Statement for the Record

House Energy and Commerce Subcommittee on Environment and Climate Change

June 30, 2022

Keefe Harrison, CEO, The Recycling Partnership


Thank you for the opportunity to submit a statement into the hearing record for the House Energy and Commerce Subcommittee on Environment and Climate Change Hearing on “No Time to Waste: Solutions for America’s Broken Recycling System.”


Producer responsibility is not a new or unproven concept.

 More than 30 years ago, recycling advocates across the country began to raise awareness and support for a policy concept that would reimagine and revitalize the recycling system for the United States, shifting from the current reality where communities and their taxpayers pay the full costs of recycling to a future where producers of packaging and printed paper are involved in the financing and consideration of end-of-life management for their products. While it comes in different shapes and sizes, this policy concept is known broadly as producer responsibility. There are more than 80 state producer responsibility laws in the United States alone for materials ranging from packaging and printed paper to mercury thermostats.


A shared producer responsibility is supported by companies and communities alike.

 The support for a shared producer responsibility stems from both residential and industry demand to see a higher quantity and quality of valuable resources kept in productive use by our nation’s recycling system. The American people are committed to recycling; while times change and market prices come and go, the fact remains that Americans don’t want to bury billions of dollars of resources in the ground when they could be put back to good use in a circular economy – creating hundreds of thousands of new jobs, strengthening America’s supply chain for domestic manufacturing feedstock, and protecting our planet’s air, water, and natural resources by minimizing waste and reducing greenhouse gas emissions. With communities struggling to afford to support their recycling programs, producer responsibility offers an opportunity for sustainable program funding that will enable more resilient and robust recycling services to be provided.

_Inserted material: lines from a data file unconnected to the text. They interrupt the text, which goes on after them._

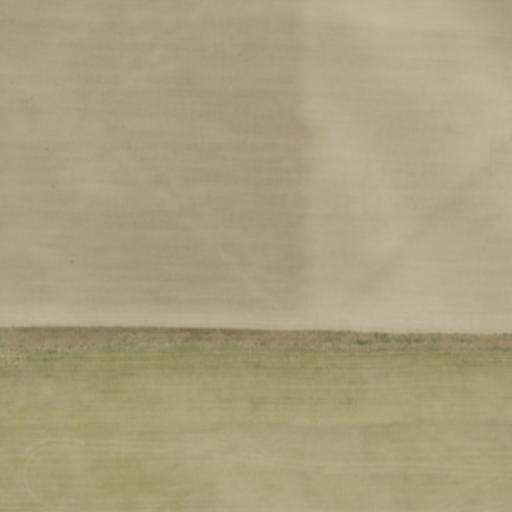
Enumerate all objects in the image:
crop: (410, 161)
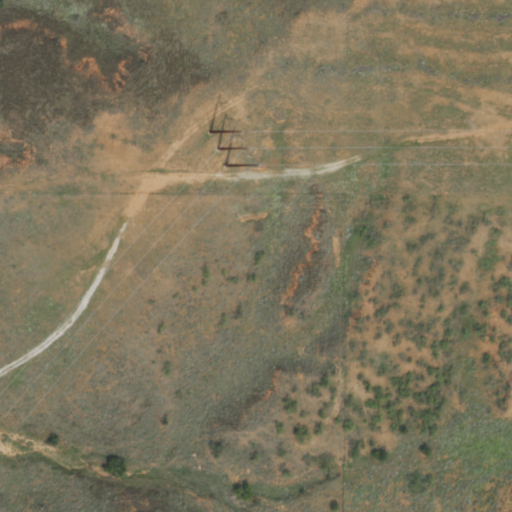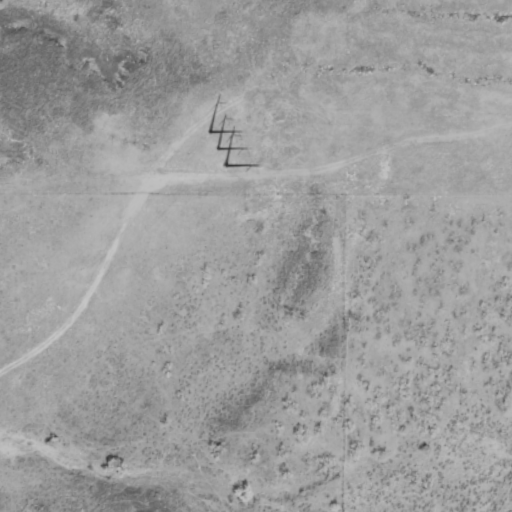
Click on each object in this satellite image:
power tower: (220, 145)
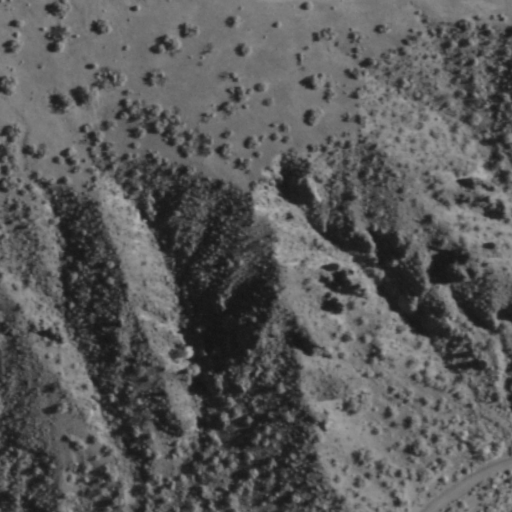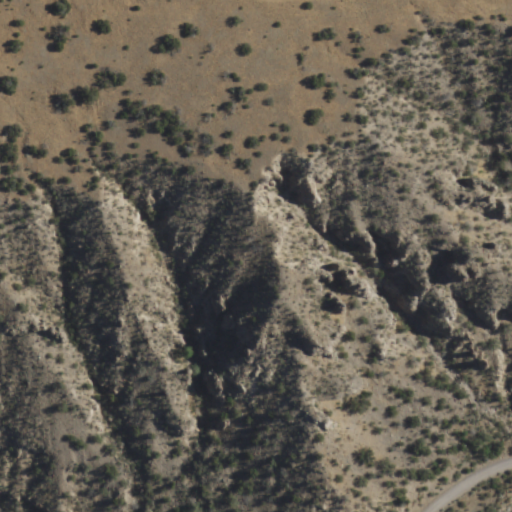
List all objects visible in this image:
road: (397, 1)
road: (469, 484)
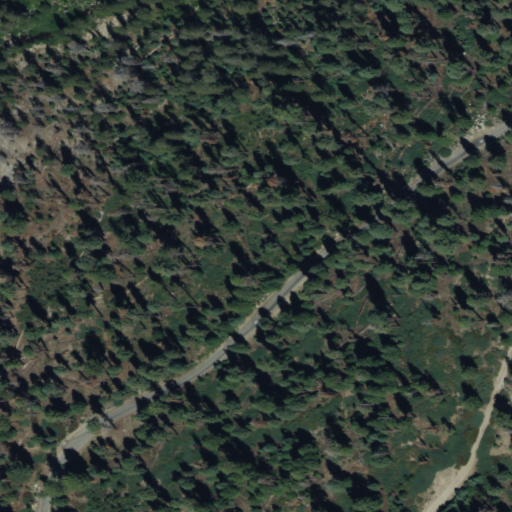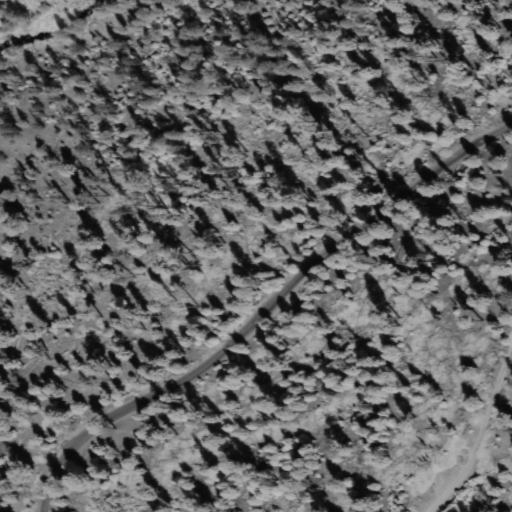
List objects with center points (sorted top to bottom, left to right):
road: (264, 310)
road: (477, 443)
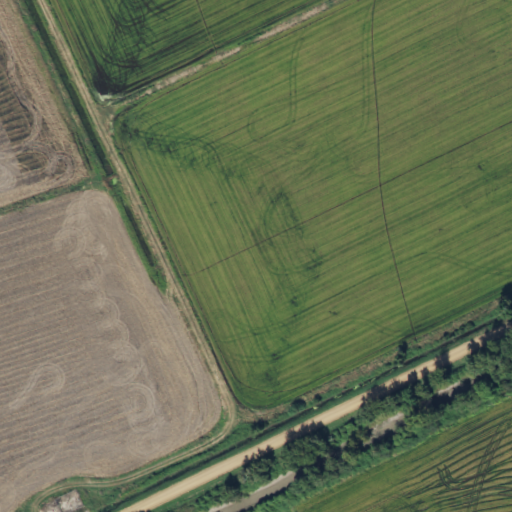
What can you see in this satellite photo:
road: (318, 418)
road: (9, 498)
road: (51, 506)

Furthermore, American producers have committed to seeing their products recycled and made from sustainable, domestically sourced recycled content. Recycling is not just a municipal service but also a supply chain for critical manufacturing feedstock. With a stagnant U.S. recycling rate, it is clear that the current structure of our nation’s recycling system is not going to provide the valuable supply of recyclables that American companies demand. And who but our nation’s producers have the resources and the drive to get our nation’s recycling system up and running at 100%? Producer responsibility equips American companies with an efficient and effective way to invest in a national recycling system of the future that will capture the resources and deliver the results American industry and constituents expect.

It is time to move forward with a uniquely American model.

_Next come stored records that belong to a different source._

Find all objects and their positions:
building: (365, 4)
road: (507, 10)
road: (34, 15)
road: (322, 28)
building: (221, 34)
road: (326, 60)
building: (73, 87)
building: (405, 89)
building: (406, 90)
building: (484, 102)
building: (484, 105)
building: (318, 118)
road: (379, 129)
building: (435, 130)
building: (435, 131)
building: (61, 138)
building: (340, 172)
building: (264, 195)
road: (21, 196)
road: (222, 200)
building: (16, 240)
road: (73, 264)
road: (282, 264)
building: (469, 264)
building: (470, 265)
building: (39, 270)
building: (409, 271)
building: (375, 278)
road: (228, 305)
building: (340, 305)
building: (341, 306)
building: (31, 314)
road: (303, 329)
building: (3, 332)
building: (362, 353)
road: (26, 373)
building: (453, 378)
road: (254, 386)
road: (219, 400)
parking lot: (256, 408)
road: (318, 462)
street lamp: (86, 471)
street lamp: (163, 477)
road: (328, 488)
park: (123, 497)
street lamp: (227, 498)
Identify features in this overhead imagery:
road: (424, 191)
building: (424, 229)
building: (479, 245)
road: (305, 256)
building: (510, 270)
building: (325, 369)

The cost of burying or incinerating millions of dollars of valuable materials across the country every single year is enormous. While reducing, reusing, and recycling is not free, the economic and environmental benefits are widespread and vast. With more than 200,000 new jobs and $30 billion in economic impact at stake, how can our nation afford to not recycle all that we can?

After decades of conversation and consideration, countless U.S. stakeholders ranging from small municipalities to large multinational corporations have arrived at the same conclusion: producer responsibility is a critical component to the success of our nation’s recycling system. While the design and details of producer responsibility programs may vary, stakeholders from key sectors and every stage of our nation’s recycling system recognize the need for smart, well-designed producer responsibility legislation that will move our nation forward in the right direction.  There are billions of dollars in investment in recycling end markets for multiple materials being considered in the United States, but without producer responsibility to increase the capture of recyclables, these investments will likely not move forward, stifling economic development.

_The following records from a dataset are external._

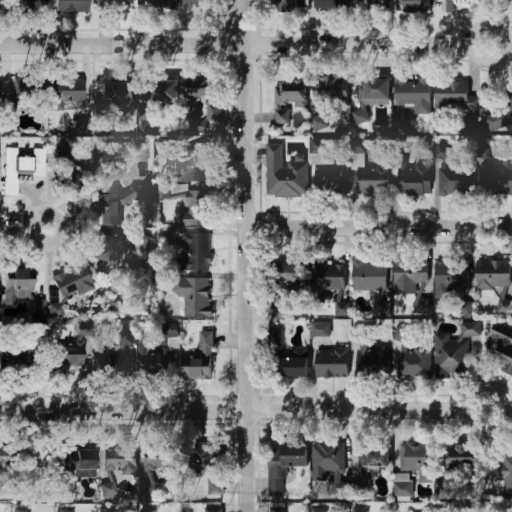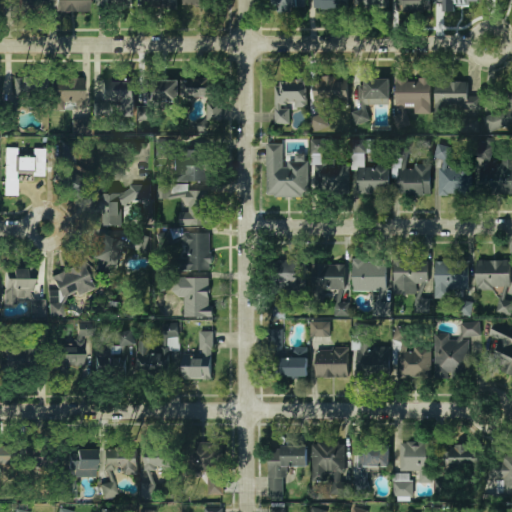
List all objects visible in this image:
building: (29, 2)
building: (196, 2)
building: (119, 3)
building: (160, 3)
building: (199, 3)
building: (371, 3)
building: (118, 4)
building: (161, 4)
building: (330, 4)
building: (454, 4)
building: (31, 5)
building: (72, 5)
building: (288, 5)
building: (289, 5)
building: (330, 5)
building: (371, 5)
building: (409, 5)
building: (415, 5)
building: (0, 6)
building: (71, 6)
road: (244, 44)
building: (32, 86)
building: (28, 90)
building: (116, 90)
building: (166, 90)
building: (331, 91)
building: (66, 92)
building: (332, 92)
building: (204, 93)
building: (64, 94)
building: (119, 95)
building: (203, 95)
building: (457, 96)
building: (371, 97)
building: (372, 97)
building: (411, 97)
building: (413, 97)
building: (290, 98)
building: (452, 98)
building: (288, 99)
building: (500, 112)
building: (144, 113)
building: (501, 114)
building: (320, 119)
building: (473, 125)
building: (67, 152)
building: (9, 163)
building: (329, 165)
building: (190, 166)
building: (191, 166)
building: (22, 168)
building: (494, 171)
building: (283, 172)
building: (326, 172)
building: (369, 172)
building: (286, 173)
building: (452, 175)
building: (497, 175)
building: (415, 179)
building: (373, 180)
building: (414, 180)
building: (454, 181)
building: (70, 183)
building: (72, 184)
building: (122, 203)
building: (196, 208)
building: (117, 210)
building: (197, 210)
road: (377, 228)
road: (22, 229)
building: (194, 250)
building: (113, 251)
building: (108, 254)
building: (193, 254)
road: (243, 255)
building: (494, 273)
building: (369, 275)
building: (409, 275)
building: (410, 275)
building: (451, 275)
building: (493, 275)
building: (369, 276)
building: (451, 277)
building: (325, 279)
building: (327, 279)
building: (282, 283)
building: (283, 284)
building: (18, 287)
building: (68, 287)
building: (67, 288)
building: (21, 291)
building: (190, 294)
building: (195, 296)
building: (343, 305)
building: (424, 305)
building: (38, 307)
building: (504, 307)
building: (384, 308)
building: (321, 329)
building: (320, 330)
building: (360, 330)
building: (127, 338)
building: (75, 347)
building: (159, 350)
building: (455, 350)
building: (502, 350)
building: (502, 351)
building: (455, 352)
building: (368, 354)
building: (24, 356)
building: (118, 356)
building: (158, 356)
building: (287, 356)
building: (286, 358)
building: (412, 358)
building: (200, 359)
building: (199, 360)
building: (377, 361)
building: (331, 362)
building: (414, 362)
building: (115, 363)
building: (332, 363)
road: (247, 410)
building: (4, 454)
building: (373, 456)
building: (374, 456)
building: (461, 456)
building: (414, 457)
building: (460, 457)
building: (416, 459)
building: (160, 460)
building: (119, 461)
building: (39, 462)
building: (208, 462)
building: (206, 464)
building: (329, 464)
building: (4, 466)
building: (80, 466)
building: (282, 466)
building: (284, 466)
building: (118, 467)
building: (330, 467)
building: (38, 468)
building: (78, 469)
building: (157, 469)
building: (502, 475)
building: (403, 485)
building: (362, 486)
building: (147, 491)
building: (402, 491)
building: (212, 509)
building: (277, 509)
building: (278, 509)
building: (317, 509)
building: (430, 509)
building: (431, 509)
building: (21, 510)
building: (65, 510)
building: (106, 510)
building: (213, 510)
building: (358, 510)
building: (359, 510)
building: (63, 511)
building: (150, 511)
building: (318, 511)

The time is now for federal policymakers to lead a bipartisan conversation around producer responsibility that represents the shared interest and support that underlies such a policy. Increased investment in our nation’s recycling system is a win for all Americans, representing a cause that members of Congress from all parties and places can get behind. The Recycling Partnership looks forward to supporting a collaborative and constructive path forward for federal producer responsibility legislation that will build a stronger and more resilient national recycling system for all. We cannot afford to continue to rely fully on virgin packaging materials, which continue to increase in cost while we continue to dispose of recyclables and our future.